In a way, Wise and Otherwise, a very natural sounding expression of East meets West, has been waiting 40 years to be realized. While the music listener of the last decade is more accustomed and so perhaps more open now to such blends, it’s been a rather long journey as East Indian music slowly wended its course into Western music. As classical Indian music has been around for several thousand years, forty years must seem like a quick blink of the eye to some. This is not meant as a studied treatise, but just a sketched outline, a quick pop history traced back to the possible origins, where the timeline takes us back to several years before George Harrison had even heard of Ravi Shankar or the Beatles got their mantras.
In the very early 1960s, nearly unnoticed in the Berkeley music communes and rooming houses, Robbie Basho was rumored to eat woodrose and play his then strange guitar music all night, using his strings as drones to propel him into the interior of the OM. His roommates would try to sleep through the contact highs they got from him.
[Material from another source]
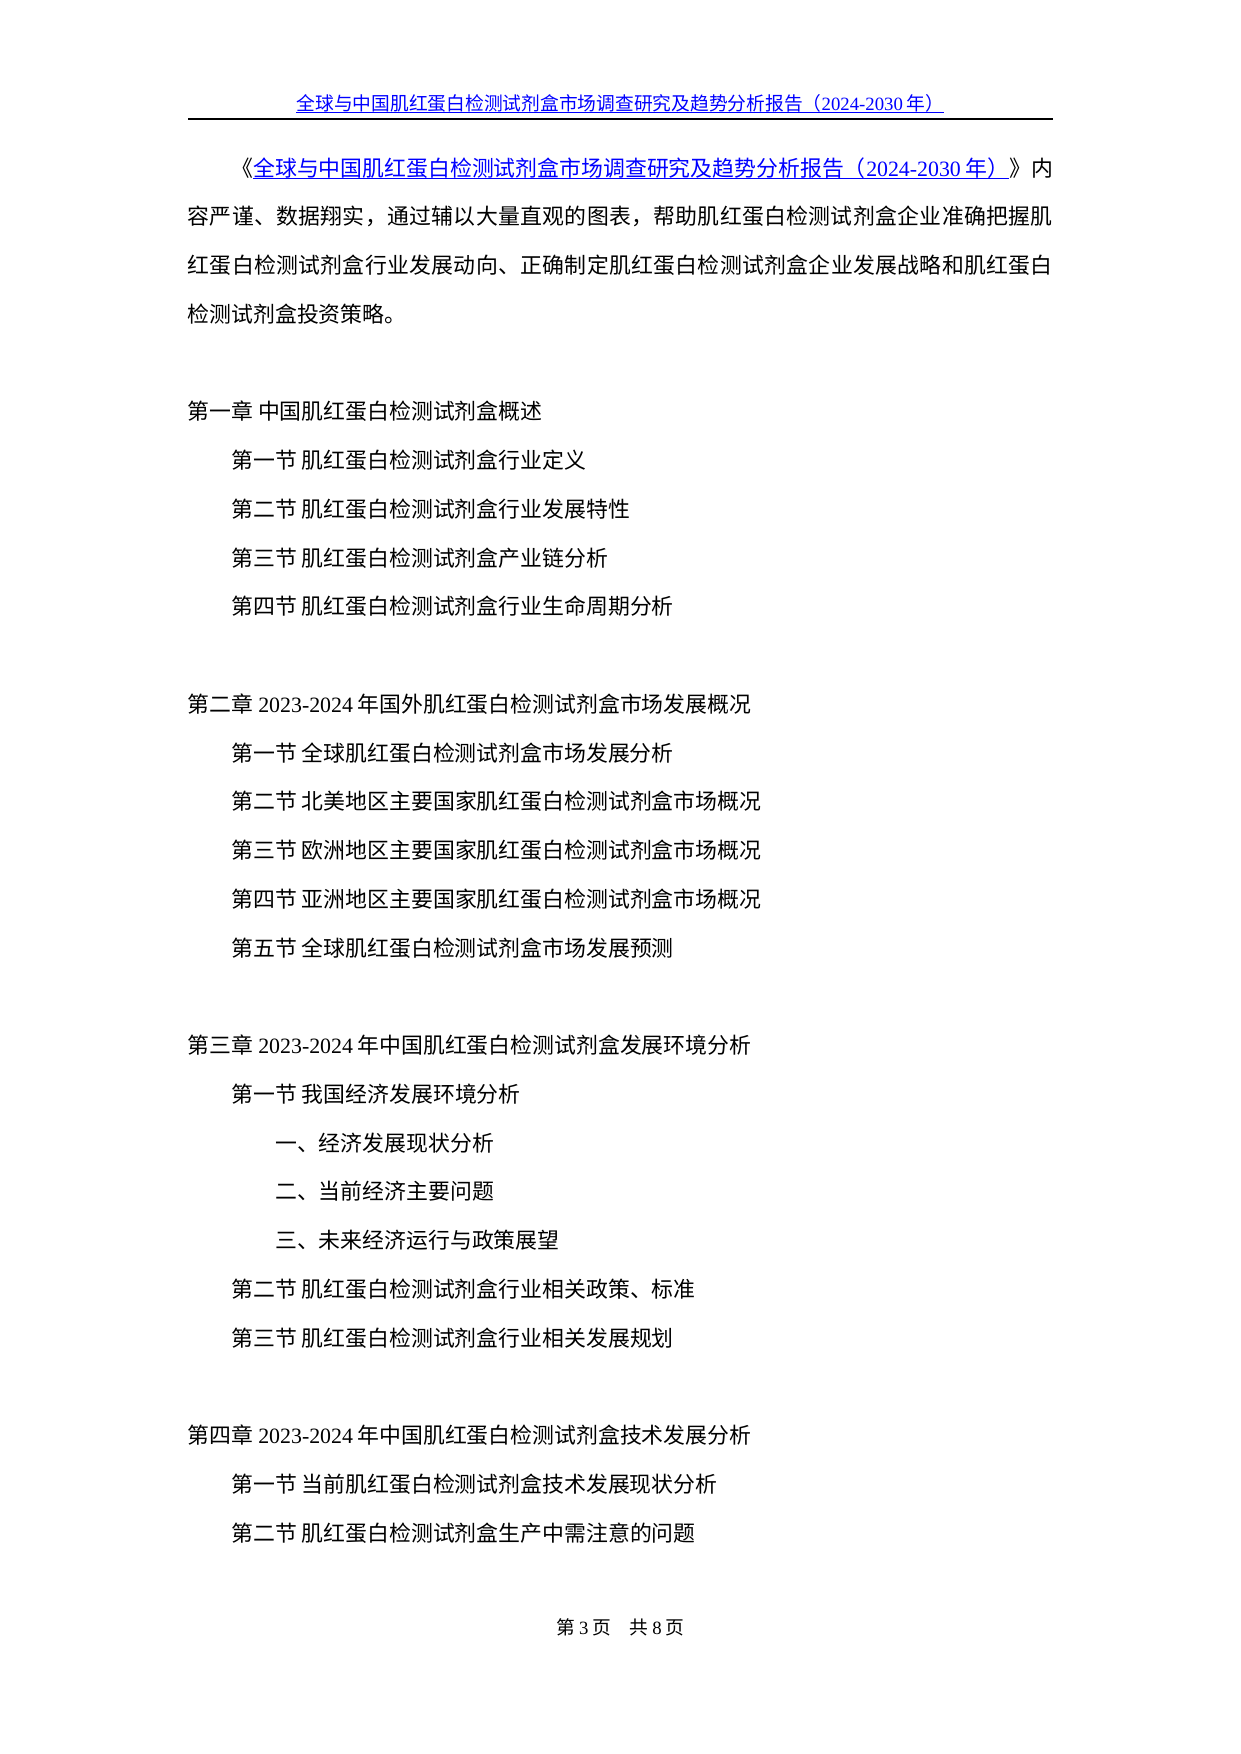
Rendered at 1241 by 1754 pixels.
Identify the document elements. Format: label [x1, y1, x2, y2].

Simultaneously, Sandy Bull was actively on a quest for his musical guru, and when the student was ready, the teacher appeared in the form of Ustad Ali Akbar Khan, with whom Bull studied for the remainder of his life.
Then about 1965-1966, the Beach Boys, or maybe it was the Beatles, brushed the strings of “an Indian guitar” (a sitar) once or twice on a pop release. A few more such accents were placed on popular records here and there during that era. Jimi Hendrix was so genuinely enraptured with the idea of incorporating sitar into his music, he held a summit meeting with an Indian musician; Hendrix didn’t live long enough to pursue his ideas, but the other musician went off to record a brief exploration of Jimi’s music on his sitar.
There was an ongoing fascination, though some musicians were recognizably more dedicated in their pursuits. Many English and American musicians made the arduous trek to India in the ’70s to be introduced to some of the innumerable scales necessary to begin singing or playing an Indian instrument and learned there were really no shortcuts to this process. So it was the tabla slipped into occasional use in Western pop music before the stringed instruments did, and Ry Cooder slid his steel around tabla-powered rhythms on several early blues-based pieces (Performance, 1971 and Boomer’s Story, 1972.)
And then there was nothing too much until this world music thing started happening. Now, fusions of rock and sitar are regular offerings, and some (like those of Ashwin Batish) should probably be listened to.
This is a long way of saying there were plenty who have tried; some were more successful in their integration than others and those clearly were the more serious students. Of the musicians who dedicated themselves to years of respectful study, Harry Manx has emerged to offer an intriguing presentation.
Manx started out as a roadie for Willie Dixon and then traveled the world for twenty-five years as a one-man-band. While he was in Japan in the ’80s, he heard the music of Vishna Mohan Bhatt. That encounter eventually lured him to India to study for five years with Bhatt, the inventor of an instrument called the Mohan Veena. Bhatt is quite well known in India. Manx also toured with Bhatt, performing with him in concert in front of 8,000 people at the Taj Mahal. Soon, Bhatt became more famous to Westerners from his 1994 recording with Ry Cooder, Meeting By the River.
Yet, aside from Manx, the only other Westerner who ever played or owned a Veena was George Harrison. As both Manx and Harrison had an understanding and appreciation of his music, Bhatt presented each of those two disciples with an instrument. Lately, there’s been a lot of talk about power rock and power sitar. But keep in mind that the strings of the Veena, which is like a 20-stringed lap slide guitar, are maintained at a tension of 500 lbs. total. So there is a lot of potential power even at rest.
What Manx manages to come up with on Wise and Otherwise is a combination of gentler folk forms. He’s a good singer and very adept on regular slide guitar, as shown on “Only Then Will Your House Be Blessed” which only made me want to hear him playing more of those very expressive blues.
If you’re antsy to hear him play the Veena, you have only to wait until the second track for “Death Have Mercy”. Manx also pays homage to the sixties, when sitar power was a popular experimentation if only an aspiration not fully realized then. Although Jimi Hendrix is remembered with “Foxy Lady”, the most evocative piece is a cover of Van Morrison’s “Crazy Love”. The unlikeliest segue is “The Gist of Madhuvanti” blending into an acoustic version of B.B. King’s “The Thrill is Gone”, but that ends up as the sparkling centerpiece.
As an able songwriter, Manx also recounts the story of an old friend (“an honest man on the welfare line”) who slipped through the cracks of society on “Coat of Mail”. Wise and Otherwise gains with each listening, and that is always an intriguing phenomenon. Manx is not really, as so many seem to insist, playing “the blues” . . . at least not in my book. But this all seems to work together a little better than it by all rights should.
Great music for slowing down at the end of a day, and perfect for an intimate gathering of laid-back friends.